El doctor Jurgenson le había advertido sobre lo que le estaba ocurriendo. Aunque aquel cofre era real, tangible, lo tenía sobre sus piernas y podía notar su peso. Era su imaginación la que estaba desvirtuando la realidad, como un torrente desbocado, tratando de dar sentido a elementos que nada tenían que ver entre sí.

—No —se repitió para remarcar la firmeza de la decisión que acababa de tomar.

Si iba a abrirlo, no lo haría allí, solo. Lo haría con Amy. Con ella a su lado. Confiando en ella y apoyándose en su amor.

Después de unos momentos más de duda, al fin reunió el coraje para abandonar su último deseo de abrir el cofre. Volvió a cogerlo entre sus manos, se levantó y miró a lo alto, hacia el sol. Luego dirigió su vista al horizonte, imponente, sobrecogedor. Su espíritu estaba ahora extrañamente apaciguado.
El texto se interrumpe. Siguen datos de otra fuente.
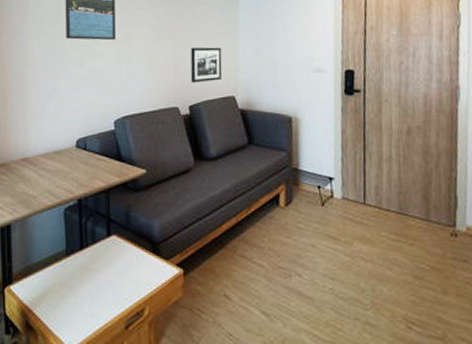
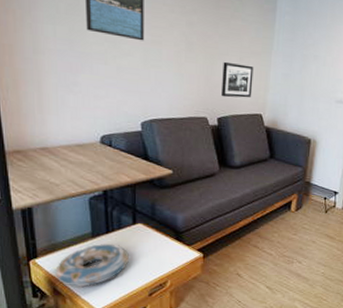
decorative bowl: none [29,262,105,320] -> present [55,243,130,288]

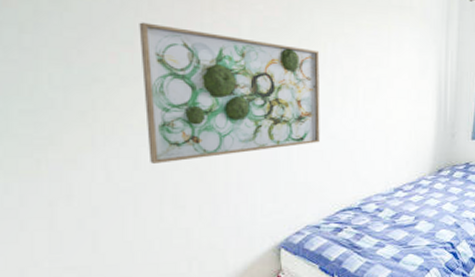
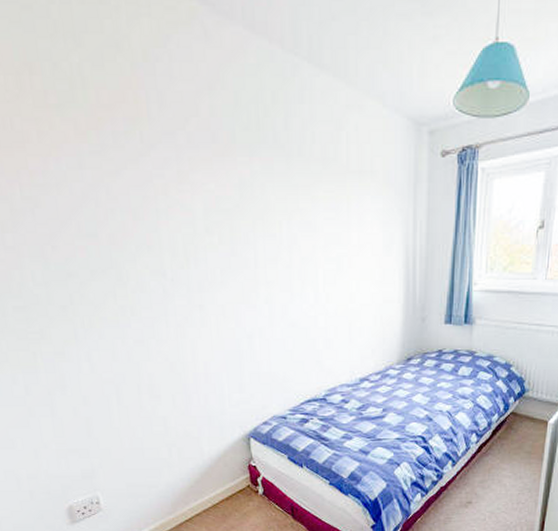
wall art: present [139,22,320,164] -> none [100,213,281,355]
Con Amy sería capaz de superar cualquier cosa. Y con Dennis. Con ellos y por ellos.

Capítulo 24

E
l hall entero de la clínica se había convertido en un campo de batalla. De las cocinas salía un humo denso y negro, que se arrastraba por la planta baja. El suelo estaba plagado fragmentos de cristal. Las cortinas pendían, desgarradas, frente a las ventanas rotas. Todos los muebles estaban volcados o hechos pedazos. Gritos y aullidos de dolor rasgaban el aire.
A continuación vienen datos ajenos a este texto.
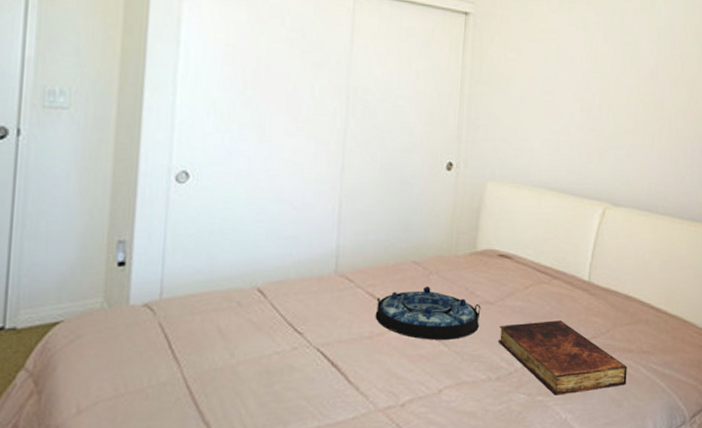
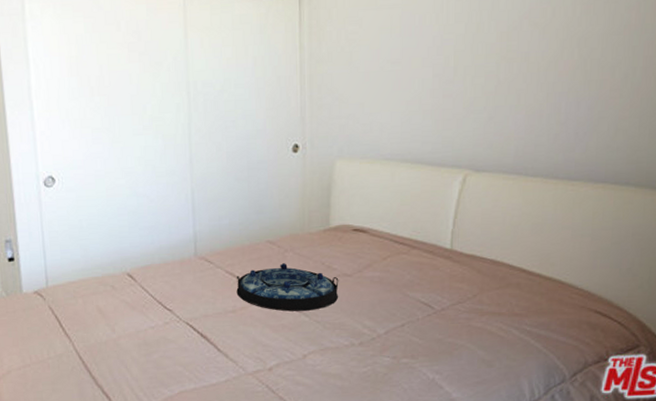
book: present [498,320,627,396] -> none [359,288,498,358]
Jack contempló atónito a dos bandos enzarzados uno contra el otro. Medio centenar de hombres enloquecidos golpeándose sin piedad. Maxwell se encontraba en una esquina, cobardemente alejado del resto. No dejaba de berrear, como poseído. Su voz chillona y enloquecida se dejaba oír por encima de los demás gritos.

—¡MATADLOS! ¡MATADLOS A TODOS!

Él era el cabecilla de uno de los bandos. Jack se puso a toser con aspereza. Los ojos le lagrimeaban por el humo, que se propagaba por el hueco de la escalera como en una chimenea. Entre las lágrimas consiguió ver una mancha borrosa a través de una de las ventanas. Era un grupo de pacientes congregados en el jardín, frente a la entrada de la clínica. Allí no había lucha. Deseó que Julia estuviera entre ellos. Imaginaba que habría salido por la puerta de servicio para evitar la ciega marea humana. Eso debería haber hecho él también, pero sólo se le ocurrió cuando ya estaba atrapado en medio de la marabunta.
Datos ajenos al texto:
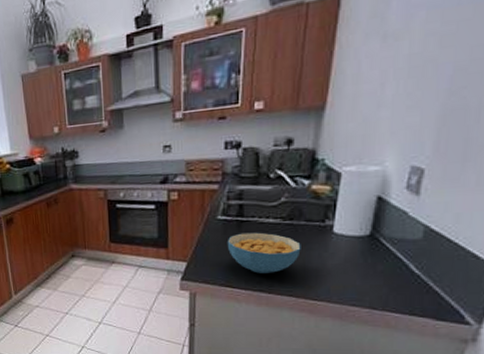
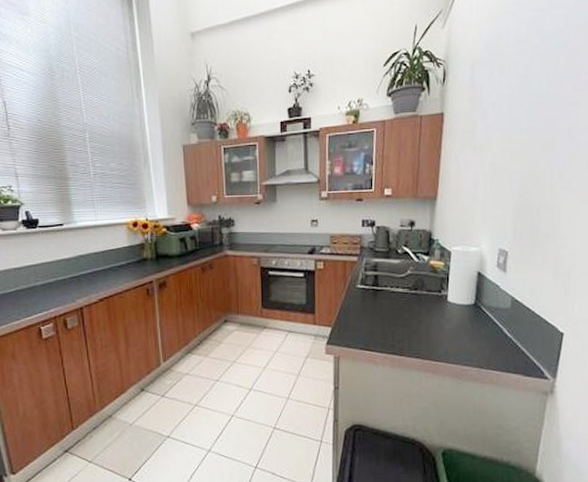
cereal bowl: present [227,232,301,274] -> none [365,300,424,338]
Oyó nuevos gritos y un tropel de pasos recorriendo los pasillos del primer piso. La clínica entera se había vuelto loca. Tenía que salir del edificio cuanto antes. Se movió con precisión y rapidez, alejándose lo más posible de lo peor de la refriega. De pronto, se escuchó el estrépito de algo que crujía y nuevos aullidos.

—¡SIII! —berreó Maxwell triunfalmente.

Dos de sus «soldados» habían agarrado una mesa por las patas y aplastado a un hombre escuálido contra una pared. Se retorcía entre el muro y la madera como un gusano moribundo.

—Dios… —susurró Jack.

Se habían vuelto todos locos, sí. La escena le hizo bajar la guardia y quedarse plantado en medio del hall. Al descubierto. Notó un movimiento a su derecha. Uno de aquellos dementes iba directo hacia él, gritando y con los brazos en alto. Jack lo esquivó como pudo y le golpeó con el codo en pleno rostro. La nariz del hombre se quebró con un chasquido. Empezó a salpicar sangre en todas direcciones; chorros que empaparon al instante sus ropas, como si le hubieran abierto en canal igual que a un puerco. Jack sintió sobre su propio rostro un baño rojo y caliente.